So, in case of infinite hypothesis space $(|\mathcal{H}|=\infty)$ and agnostic learning $(\hat{\mathcal{L}}(\hat{h})>0$ possibly):
$
\mathcal{L}(\hat{h}) \leq \hat{\mathcal{L}}(\hat{h})+\sqrt{\frac{\operatorname{VC}(\mathcal{H}) \log \left(\frac{2 e N}{\operatorname{VC}(\mathcal{H})}\right)+\log \left(\frac{4}{\delta}\right)}{N}} \quad \text { w.p. } \quad 1-\delta
$
### PAC takeaways
So basically, this theoretical formula confirms what so far we only said empirically by looking at the different techniques:
- Larger hypotheses space implies larger bound (variance)
- Increasing $N$ implies reduced bound (variance)

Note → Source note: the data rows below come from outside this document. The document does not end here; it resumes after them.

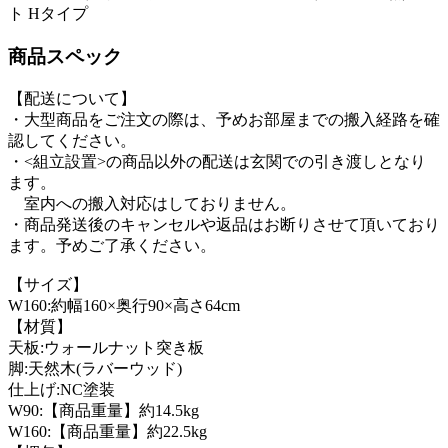
商品スペック
【配送について】
・大型商品をご注文の際は、予めお部屋までの搬入経路を確
認してください。
・<組立設置>の商品以外の配送は玄関での引き渡しとなり
ます。
室内への搬入対応はしておりません。
・商品発送後のキャンセルや返品はお断りさせて頂いており
ます。予めご了承ください。
【サイズ】
W160:約幅160×奥行90×高さ64cm
【材質】
天板:ウォールナット突き板
脚:天然木(ラバーウッド)
仕上げ:NC塗装
W90:【商品重量】約14.5kg
W160:【商品重量】約22.5kg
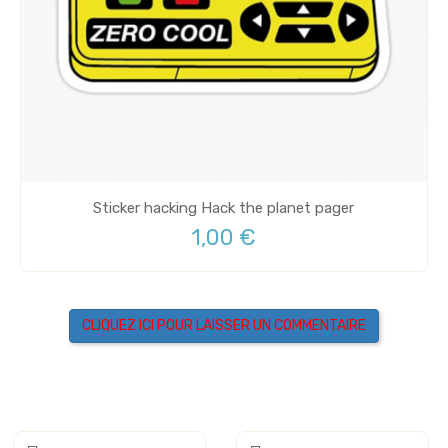
Sticker hacking Hack the planet pager
1,00 €
CLIQUEZ ICI POUR LAISSER UN COMMENTAIRE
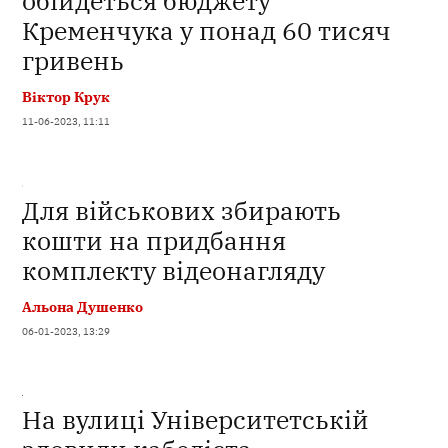
обійдеться бюджету
Кременчука у понад 60 тисяч
гривень
Віктор Крук
11-06-2023, 11:11
Для військових збирають
кошти на придбання
комплекту відеонагляду
Альона Душенко
06-01-2023, 13:29
На вулиці Університетській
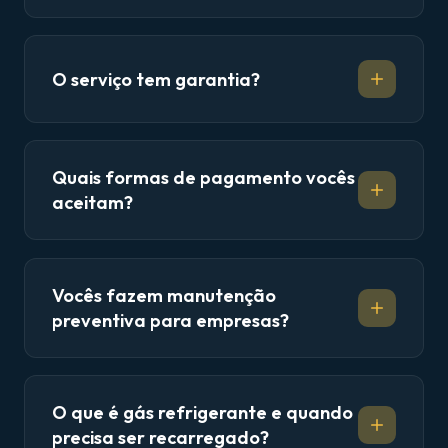
O serviço tem garantia?
Quais formas de pagamento vocês
aceitam?
Vocês fazem manutenção
preventiva para empresas?
O que é gás refrigerante e quando
precisa ser recarregado?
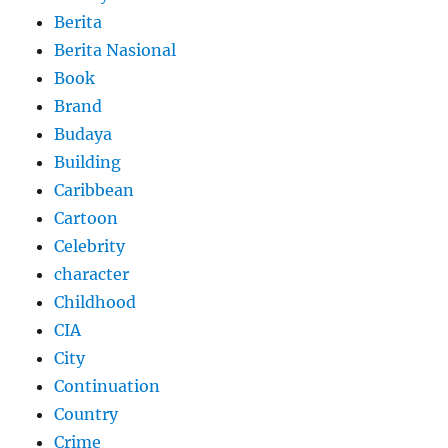
Berita
Berita Nasional
Book
Brand
Budaya
Building
Caribbean
Cartoon
Celebrity
character
Childhood
CIA
City
Continuation
Country
Crime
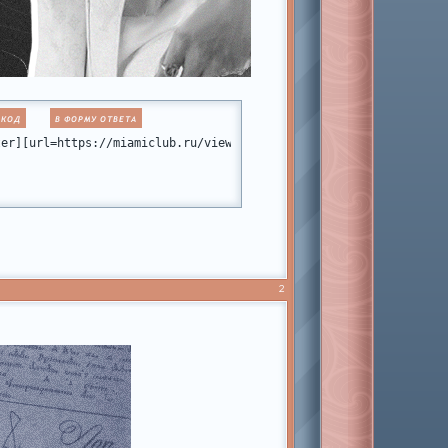
 КОД
В ФОРМУ ОТВЕТА
me.ru/uploads/001b/fb/fb/2/154730.png[/img][/url][/align]
2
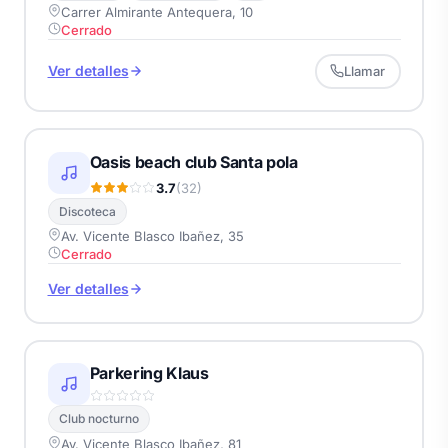
Carrer Almirante Antequera, 10
Cerrado
Ver detalles
Llamar
Oasis beach club Santa pola
3.7
(32)
Discoteca
Av. Vicente Blasco Ibañez, 35
Cerrado
Ver detalles
Parkering Klaus
Club nocturno
Av. Vicente Blasco Ibañez, 81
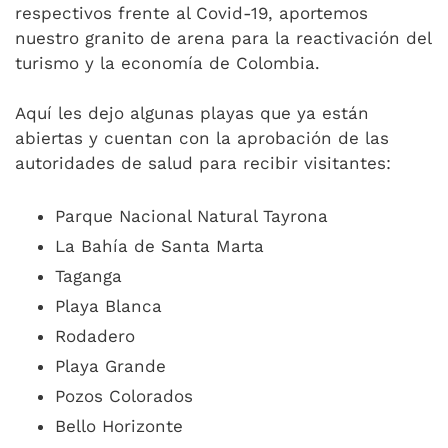
respectivos frente al Covid-19, aportemos
nuestro granito de arena para la reactivación del
turismo y la economía de Colombia.
Aquí les dejo algunas playas que ya están
abiertas y cuentan con la aprobación de las
autoridades de salud para recibir visitantes:
Parque Nacional Natural Tayrona
La Bahía de Santa Marta
Taganga
Playa Blanca
Rodadero
Playa Grande
Pozos Colorados
Bello Horizonte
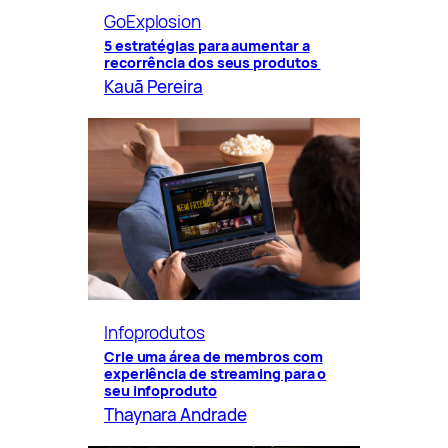
GoExplosion
5 estratégias para aumentar a
recorrência dos seus produtos
Kauã Pereira
Infoprodutos
Crie uma área de membros com
experiência de streaming para o
seu infoproduto
Thaynara Andrade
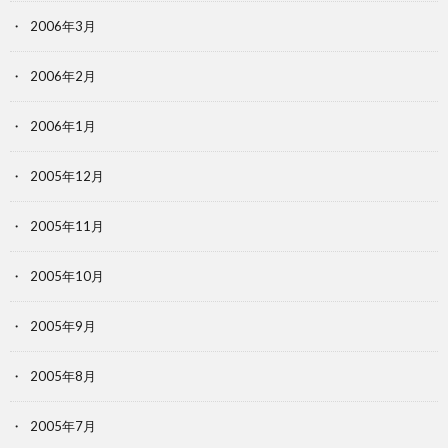
2006年3月
2006年2月
2006年1月
2005年12月
2005年11月
2005年10月
2005年9月
2005年8月
2005年7月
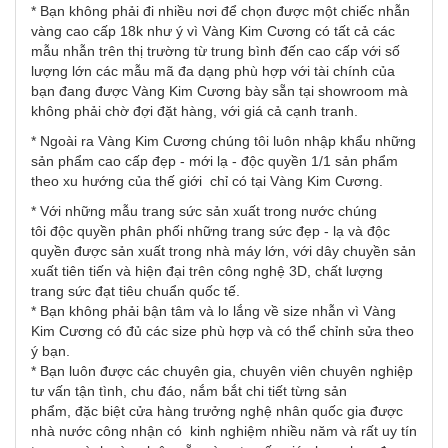
* Bạn không phải đi nhiều nơi để chọn được một chiếc nhẫn
vàng cao cấp 18k như ý vì Vàng Kim Cương có tất cả các
mẫu nhẫn trên thị trường từ trung bình đến cao cấp với số
lượng lớn các mẫu mã đa dạng phù hợp với tài chính của
bạn đang được Vàng Kim Cương bày sẵn tại showroom mà
không phải chờ đợi đặt hàng, với giá cả cạnh tranh.
* Ngoài ra Vàng Kim Cương chúng tôi luôn nhập khẩu những
sản phẩm cao cấp đẹp - mới lạ - độc quyền 1/1 sản phẩm
theo xu hướng của thế giới chỉ có tại Vàng Kim Cương.
* Với những mẫu trang sức sản xuất trong nước chúng
tôi độc quyền phân phối những trang sức đẹp - lạ và độc
quyền được sản xuất trong nhà máy lớn, với dây chuyền sản
xuất tiên tiến và hiện đại trên công nghệ 3D, chất lượng
trang sức đạt tiêu chuẩn quốc tế.
* Bạn không phải bận tâm và lo lắng về size nhẫn vì Vàng
Kim Cương có đủ các size phù hợp và có thể chỉnh sửa theo
ý bạn.
* Bạn luôn được các chuyên gia, chuyên viên chuyên nghiệp
tư vấn tận tình, chu đáo, nắm bắt chi tiết từng sản
phẩm, đặc biệt cửa hàng trưởng nghệ nhân quốc gia được
nhà nước công nhận có kinh nghiệm nhiều năm và rất uy tín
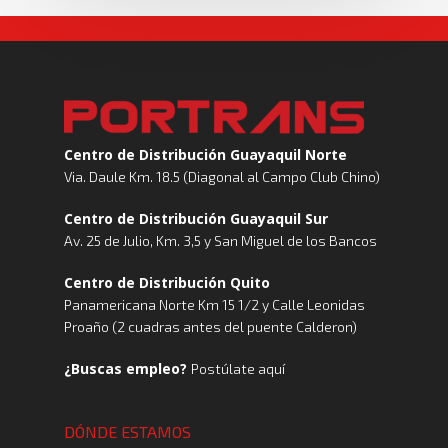
Centro de Distribución Guayaquil Norte
Via. Daule Km. 18.5 (Diagonal al Campo Club Chino)
Centro de Distribución Guayaquil Sur
Av. 25 de Julio, Km. 3,5 y San Miguel de los Bancos
Centro de Distribución Quito
Panamericana Norte Km 15 1/2 y Calle Leonidas
Proaño (2 cuadras antes del puente Calderon)
¿Buscas empleo?
Postúlate aquí
DÓNDE ESTAMOS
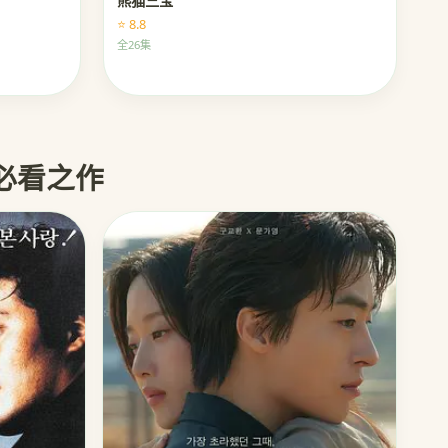
熊猫三宝
⭐ 8.8
全26集
 必看之作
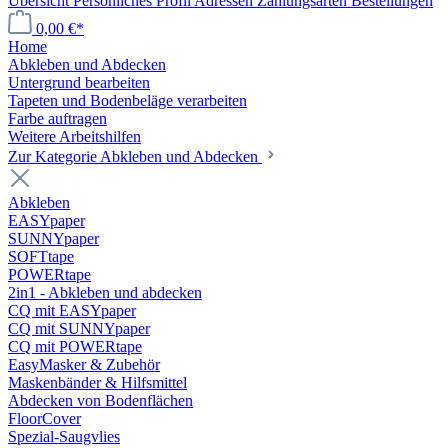
Übersicht
Persönliches Profil
Adressen
Zahlungsarten
Bestellungen
0,00 €*
Home
Abkleben und Abdecken
Untergrund bearbeiten
Tapeten und Bodenbeläge verarbeiten
Farbe auftragen
Weitere Arbeitshilfen
Zur Kategorie Abkleben und Abdecken
Abkleben
EASYpaper
SUNNYpaper
SOFTtape
POWERtape
2in1 - Abkleben und abdecken
CQ mit EASYpaper
CQ mit SUNNYpaper
CQ mit POWERtape
EasyMasker & Zubehör
Maskenbänder & Hilfsmittel
Abdecken von Bodenflächen
FloorCover
Spezial-Saugvlies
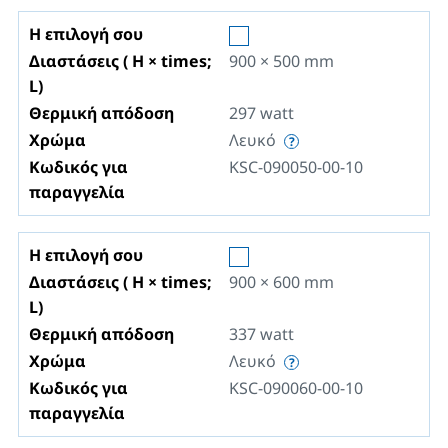
Η επιλογή σου
Διαστάσεις ( H × times;
900 × 500
mm
L)
Θερμική απόδοση
297
watt
Χρώμα
Λευκό
Κωδικός για
KSC-090050-00-10
παραγγελία
Η επιλογή σου
Διαστάσεις ( H × times;
900 × 600
mm
L)
Θερμική απόδοση
337
watt
Χρώμα
Λευκό
Κωδικός για
KSC-090060-00-10
παραγγελία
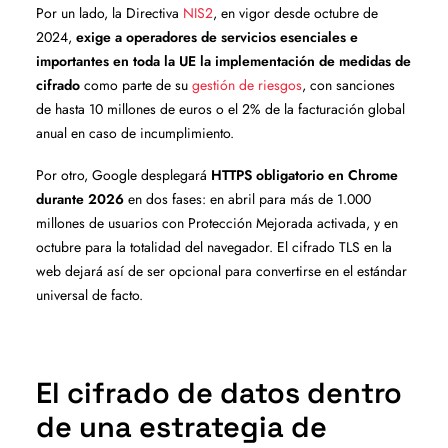
Por un lado, la Directiva
NIS2
, en vigor desde octubre de
2024,
exige a operadores de servicios esenciales e
importantes en toda la UE la implementación de medidas de
cifrado
como parte de su
gestión de riesgos
, con sanciones
de hasta 10 millones de euros o el 2% de la facturación global
anual en caso de incumplimiento.
Por otro, Google desplegará
HTTPS obligatorio en Chrome
durante 2026
en dos fases: en abril para más de 1.000
millones de usuarios con Protección Mejorada activada, y en
octubre para la totalidad del navegador. El cifrado TLS en la
web dejará así de ser opcional para convertirse en el estándar
universal de facto.
El cifrado de datos dentro
de una estrategia de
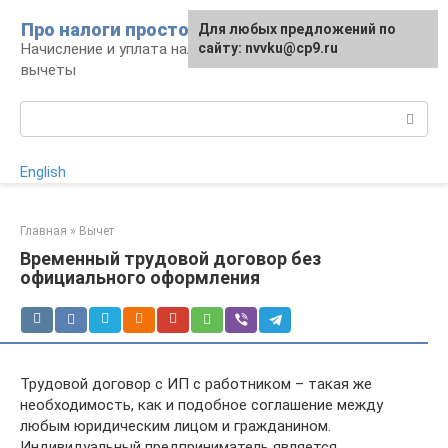
Перейти
Про налоги просто
Для любых предложений по
к
Начисление и уплата налогов, налоговые
сайту: nvvku@cp9.ru
контенту
вычеты
Поиск:
English
Главная
»
Вычет
Временный трудовой договор без
официального оформления
Трудовой договор с ИП с работником – такая же
необходимость, как и подобное соглашение между
любым юридическим лицом и гражданином.
Индивидуальный предприниматель является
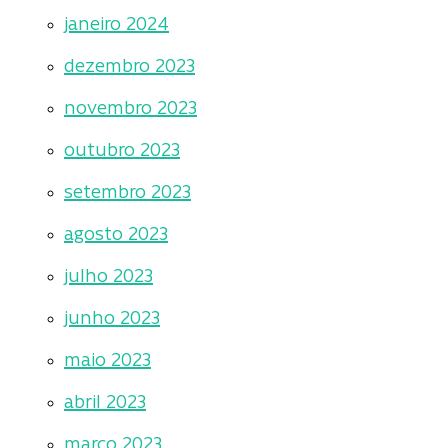
janeiro 2024
dezembro 2023
novembro 2023
outubro 2023
setembro 2023
agosto 2023
julho 2023
junho 2023
maio 2023
abril 2023
março 2023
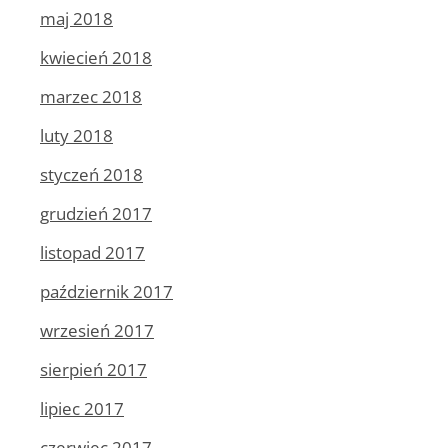
maj 2018
kwiecień 2018
marzec 2018
luty 2018
styczeń 2018
grudzień 2017
listopad 2017
październik 2017
wrzesień 2017
sierpień 2017
lipiec 2017
czerwiec 2017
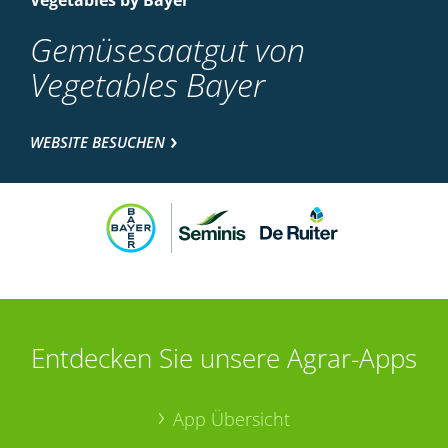
Vegetables by Bayer
Gemüsesaatgut von
Vegetables Bayer
WEBSITE BESUCHEN
Entdecken Sie unsere Agrar-Apps
App Übersicht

- Large $|H|$: low bias, high variance
- Small $|H|$: high bias, low variance
- There is relationship between train error and prediction error (true error):
- Close relationship between the two when under-fitting
- Relationship lost when over-fitting
$L_{\text {true }}(h) \leq \underbrace{L_{\text {train }}(h)}_{\text {Bias }}+\underbrace{\sqrt{\frac{\ln |H|+\ln \frac{1}{\delta}}{2 N}}}_{\text {Variance }}$